A participação das energias renováveis na eletricidade global aumentou para 34,3% no primeiro semestre do ano, enquanto o carvão caiu para 33,1% e o gás manteve sua participação de 23%, de acordo com o think tank Ember.
"Estamos vendo os primeiros sinais de um ponto de virada crucial", disse Malgorzata Wiatros-Motyka, analista sênior de eletricidade da Ember.
"A energia solar e eólica está crescendo rápido o suficiente para atender ao crescente apetite mundial por eletricidade.
"Isso marca o início de uma mudança em que a energia limpa está acompanhando o crescimento da demanda", disse ela.
O relatório constatou que a geração de energia solar teve um aumento recorde de 31% nos primeiros seis meses de 2025, superando em muito a eólica, que cresceu 7,7%.
O carvão caiu 0,6%, enquanto a geração global de gás caiu 0,2%.
Na cúpula do clima das Nações Unidas em Dubai, em 2023, o mundo se comprometeu pela primeira vez a abandonar os combustíveis fósseis, com as nações também estabelecendo a meta de triplicar a capacidade de energia renovável até 2030.
A Agência Internacional de Energia, no entanto, afirmou na terça-feira que o mundo "ficaria aquém" da meta.
No ano passado, a AIE, com sede em Paris, que assessora países desenvolvidos em energia, previu que o mundo se aproximaria da meta de Dubai com a adição de 5.500 gigawatts de energia renovável.
Mas a AIE agora prevê um ganho de apenas 4.600 GW até 2030, ou 2,6 vezes o nível de 2022, devido a "mudanças políticas, regulatórias e de mercado desde outubro de 2024", afirmou em seu último relatório sobre energia renovável.
A AIE revisou para baixo sua previsão para os Estados Unidos em quase 50% devido à eliminação antecipada, pelo governo do presidente Donald Trump, de créditos fiscais para energias renováveis e controles regulatórios mais rígidos sobre projetos.

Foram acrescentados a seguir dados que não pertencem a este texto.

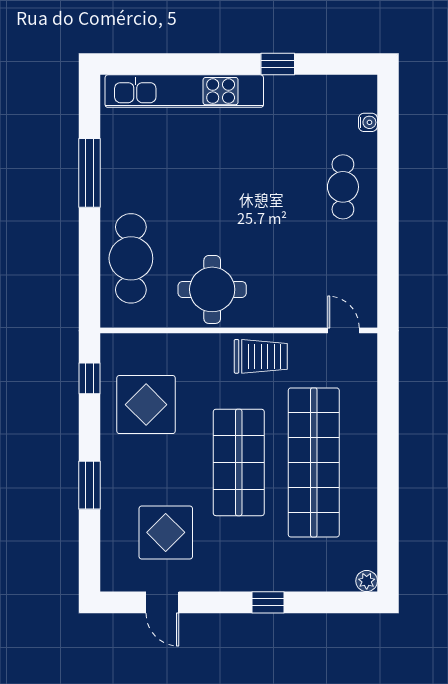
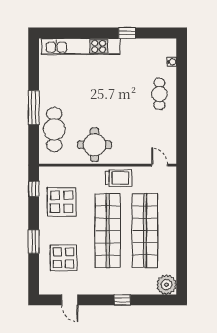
window: (89, 173) -> (34, 108), moved
shop shelf: (239, 462) -> (108, 231), width x1.40
display table: (166, 532) -> (63, 258), moved
plant: (367, 581) -> (166, 285), width x1.88, depth x1.88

Trump, que pressionou por maior produção de petróleo e gás, chamou a mudança climática de "a maior fraude de todos os tempos" em um discurso na ONU no mês passado e afirmou que as energias renováveis são uma "piada" cara que "não funciona".
Enquanto isso, a mudança da China de tarifas fixas para produtores de energia renovável para leilões abalou a lucratividade dos projetos e reduziu as expectativas de crescimento, afirmou a AIE.
No entanto, a China ainda é responsável pela maior parte do crescimento em energia renovável e está a caminho de atingir sua meta de energia eólica e solar para 2035, cinco anos antes do cronograma, afirmou.
Embora o crescimento na China e nos Estados Unidos possa estar desacelerando, a AIE afirmou que há uma perspectiva mais positiva em outros lugares.
A Índia está a caminho de atingir sua meta de 2030 e "se tornar o segundo maior mercado em crescimento para energias renováveis, com capacidade prevista para aumentar 2,5 vezes em cinco anos".
A AIE também elevou suas previsões para o Oriente Médio e Norte da África em 25%.
Na Europa, as previsões para Alemanha, Itália, Polônia e Espanha também foram revisadas para cima.
Os painéis solares foram responsáveis por cerca de 80% do crescimento global em energia renovável nos últimos cinco anos, estimou a AIE, seguidos por energia eólica, hídrica, biomassa e geotérmica.
A perspectiva para a energia eólica offshore foi revisada para baixo devido a mudanças de política em países-chave, afirmou a AIE — particularmente os Estados Unidos, que buscaram interromper projetos já em construção.